• [DATASET CONTENT]:
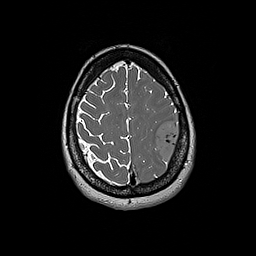
Brain MRI from a brain-tumour surgery series, one axial slice; position 55 of 192 along the scan axis; 256 × 256 image matrix, field of view 250 × 250 mm. From the clinical record (not read from this slice): histopathology: Glioblastoma; WHO grade: 4; IDH mutation: no; tumour location: Left Frontal.
Structures marked on this image (expert manual segmentation):
- tumour: bounding box <155,120,183,166> (left, top, right, bottom; pixels)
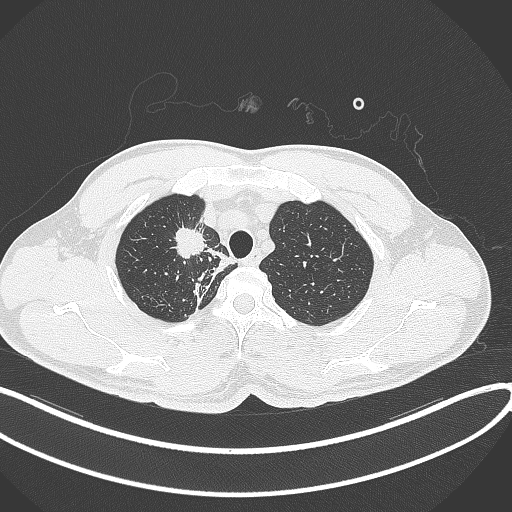
Chest CT, one axial slice. Position 318 of 391 along the scan axis. Lung window (W 1500 / L -600 HU). 1 mm slice thickness. 512 × 512 image matrix. Patient: male, 48 years. From the clinical record (not read from this slice): clinical TNM (as recorded): T1c N1 M1.
Annotated regions visible in this slice (bounding box drawn by a radiologist):
- lung tumour (recorded histology: adenocarcinoma): bounding box (x1, y1, x2, y2) in pixels: (173, 221, 210, 260)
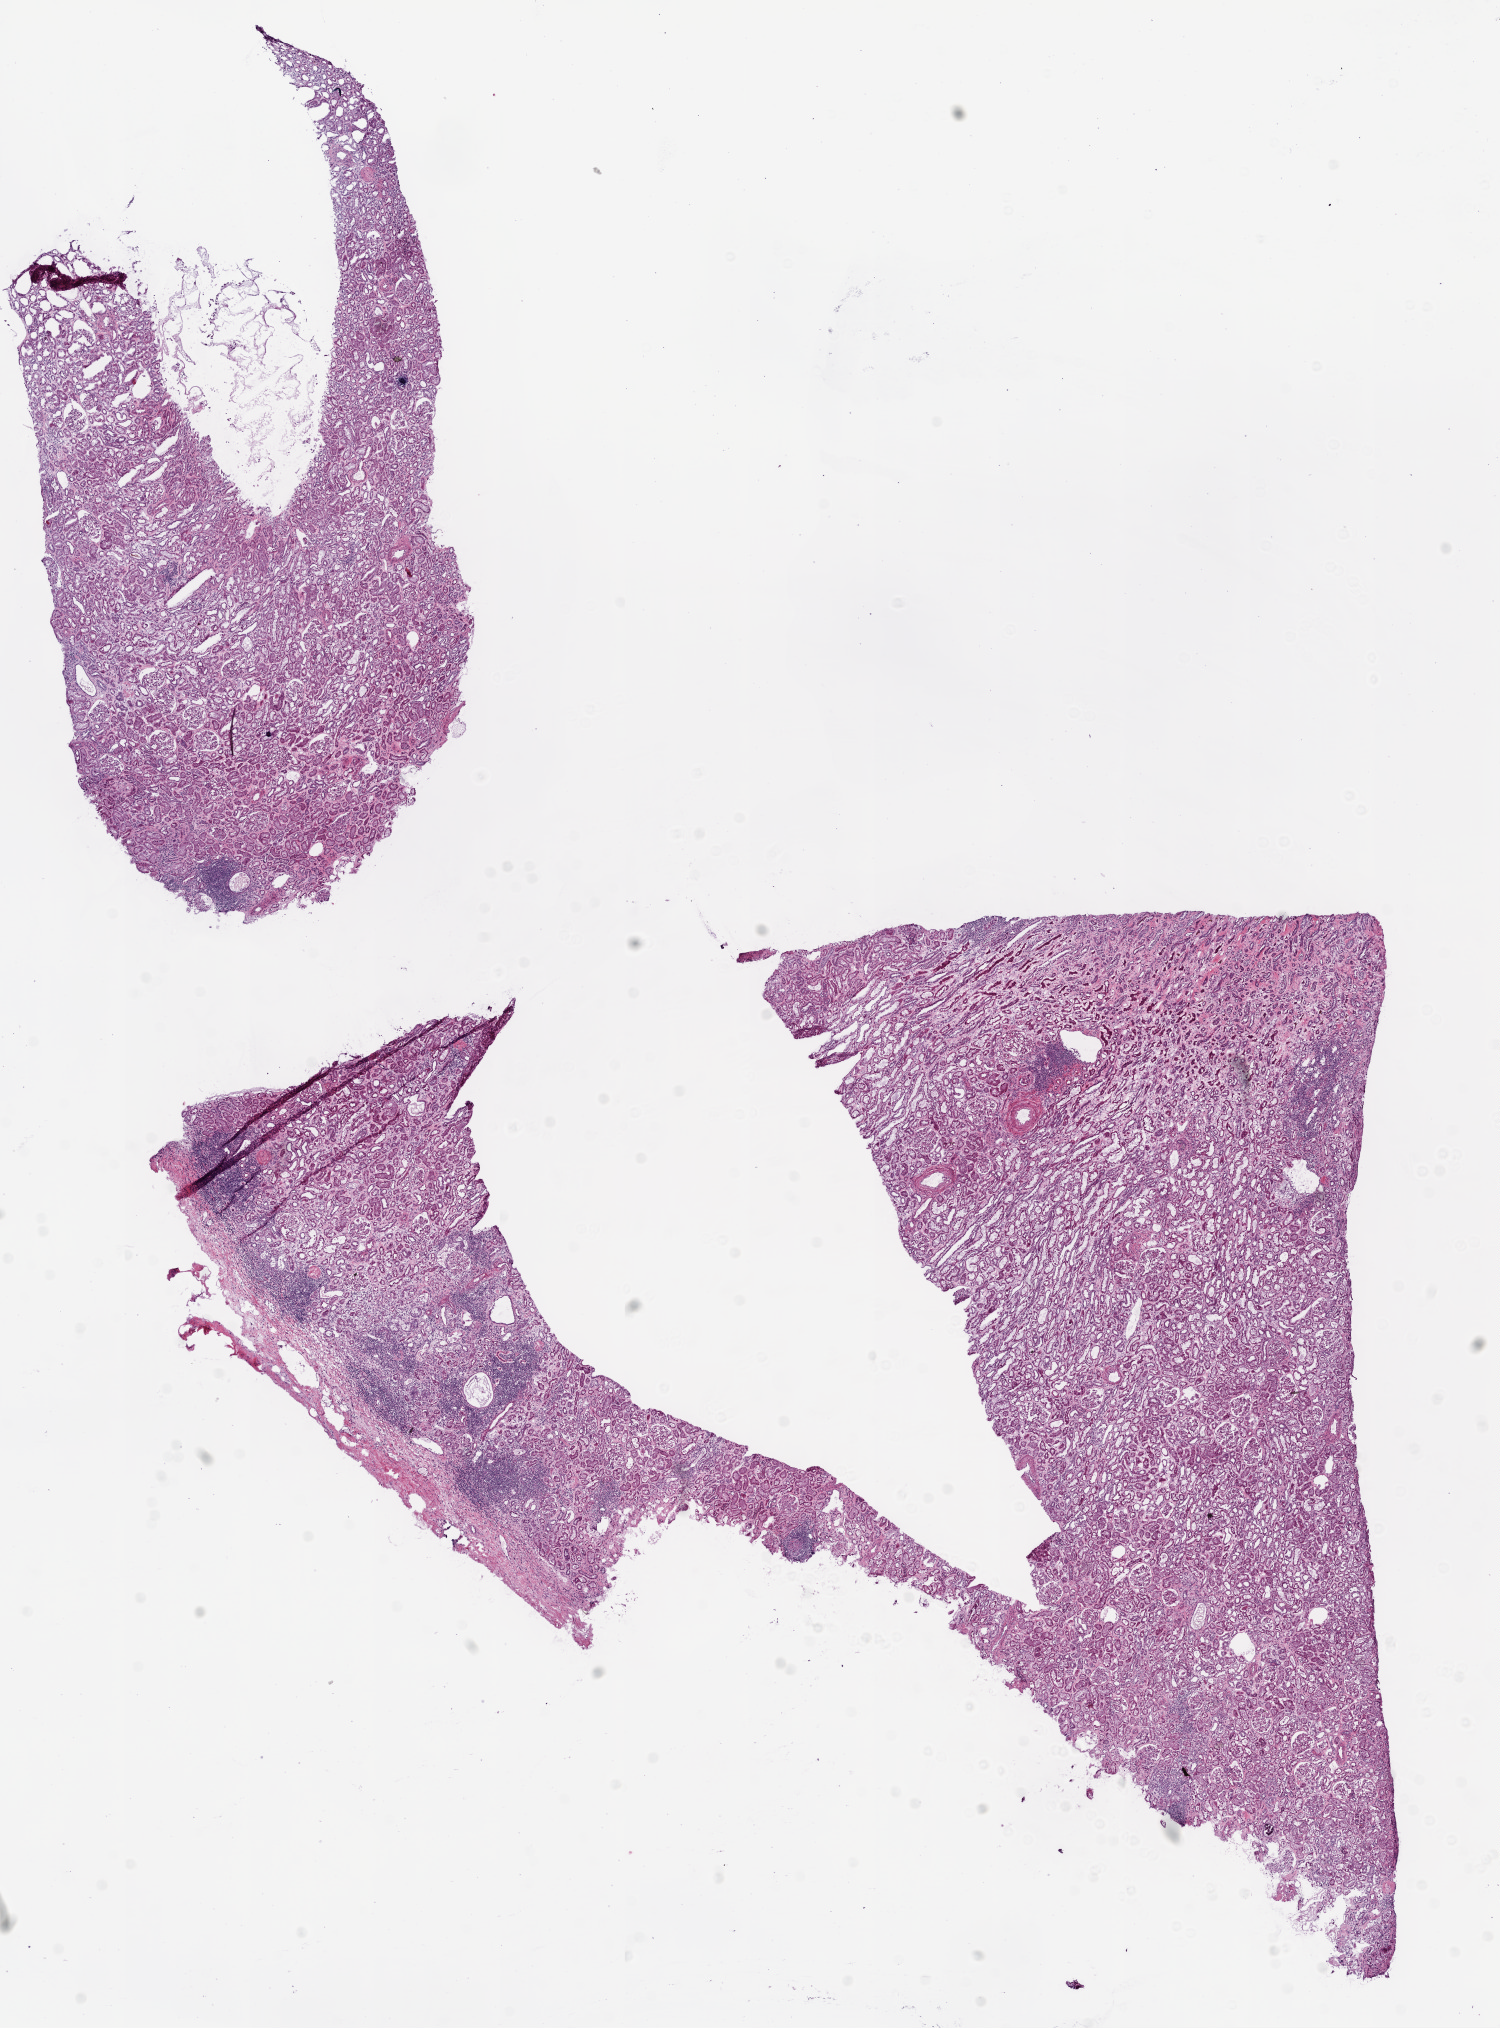
Whole-slide histology image, Hematoxylin and eosin (H&E) stained, low-resolution overview of the scanned area, about 12.0 x 16.3 mm (acquisition: 20x scan); frozen section from the bottom of the tissue portion; sample: solid tissue normal (non-tumour tissue), kidney. Male patient; age at initial diagnosis 64 years.
• this section: solid tissue normal (non-tumour) sample from the same patient
• patient diagnosis: Clear cell adenocarcinoma, NOS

• [ASSIGNMENT]:
Only the lines from the one containing "the same patient" through the end of the material belong in the answer, each restated word for word.

• [WRITTEN ANSWER]:
• this section: solid tissue normal (non-tumour) sample from the same patient
• patient diagnosis: Clear cell adenocarcinoma, NOS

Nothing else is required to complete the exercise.